A Democratic majority, but Bush still has his say

Will the president continue to use signing statements to thwart the will of Congress?

Published January 4, 2007 4:46PM (EST)

In his Wall Street Journal Op-Ed Wednesday, George W. Bush laid out the ways in which he and Republicans in Congress remain relevant in the face of Democratic majorities in the House and the Senate. "The minority party, especially where the margins are close, has a strong say in the form bills take," Bush wrote. "And the Constitution leaves it to the president to use his judgment whether they should be signed into law."

Something Bush didn't mention: His frequent use of presidential signing statements to write out of legislation any provisions that he doesn't like. As the Boston Globe's Charlie Savage reported last year, Bush has been "far more" aggressive than any of his predecessors in using the statements to declare "his right to ignore vast swaths of laws."

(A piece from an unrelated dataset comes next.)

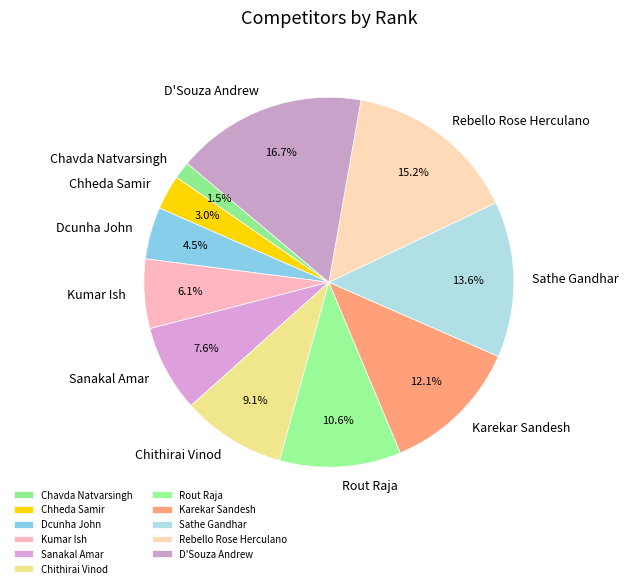

Does any single category account for the majority?

No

He's still at it. When Bush signed something called the Postal Accountability and Enhancement Act on Dec. 20, he issued a signing statement in which he said the executive branch would "construe" the act "in a manner consistent, to the maximum extent permissible, with the need to conduct searches in exigent circumstances, such as to protect human life and safety against hazardous materials, and the need for physical searches specifically authorized by law for foreign intelligence collection."

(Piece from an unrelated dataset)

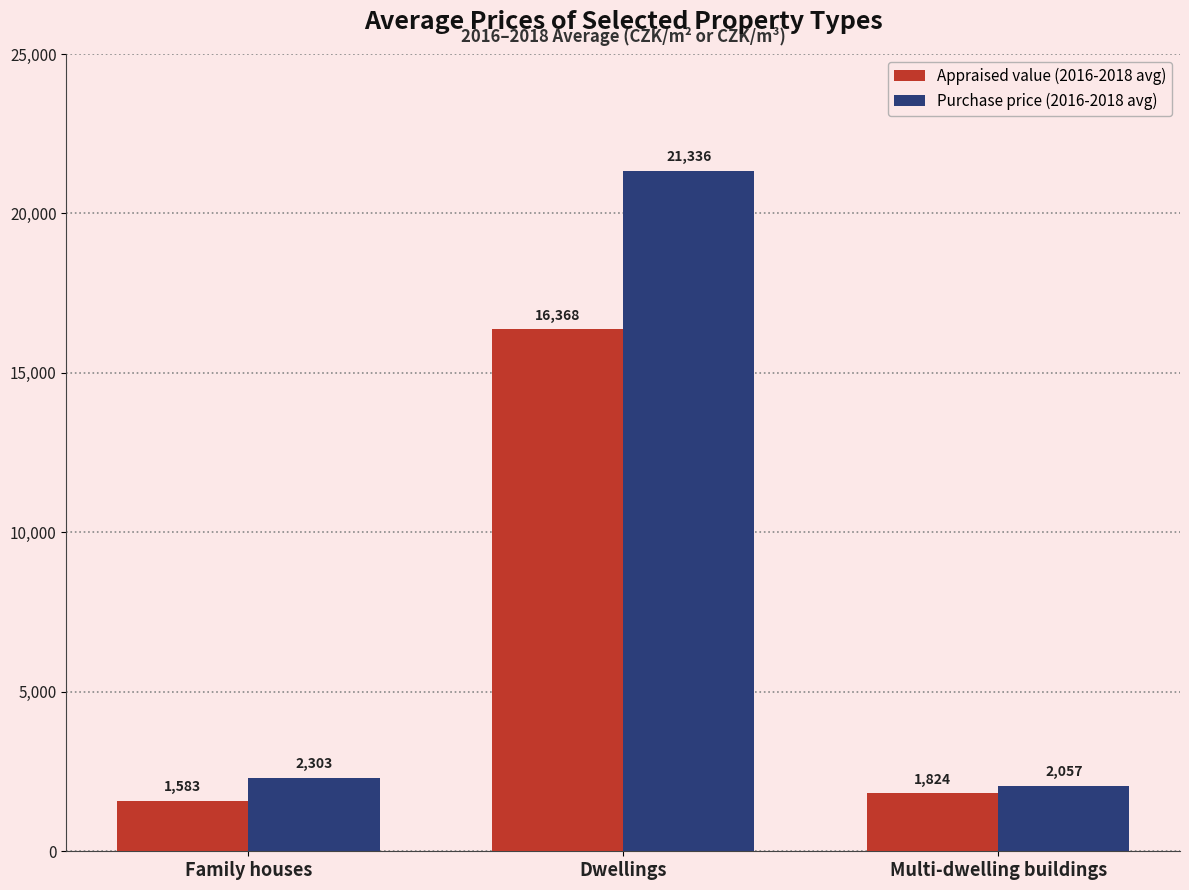

Is the value of Appraised value (2016-2018 avg) at Dwellings greater than the value of Purchase price (2016-2018 avg) at Multi-dwelling buildings?

Yes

Translation: Although existing law and the Postal Accountability and Enhancement Act require the government to obtain a warrant before opening your mail, the president will "construe" the act's provisions as meaning that his administration has the authority to do so without a court's approval.

Rep. Henry Waxman, who co-sponsored the act, tells the New York Daily News that Bush's signing statement flatly contradicts the law Congress passed. A White House spokeswoman says it's much ado about nothing. "In certain circumstances -- such as with the proverbial 'ticking bomb' -- the Constitution does not require warrants for reasonable searches," Emily Lawrimore tells the Daily News.

Without delving into the legal merits of that argument, we'd note that Bush's signing statement isn't limited to "ticking bomb" moments. It talks of "exigent circumstances" and the need to conduct "foreign intelligence," creating a "construed" exception large enough to swallow the rule Congress was aiming to enforce.

If that's how Bush treats legislation adopted by a Republican-controlled Congress, what can we expect from him when the Democrats' first bills begin to turn up on his desk?


By Tim Grieve

Tim Grieve is a senior writer and the author of Salon's War Room blog.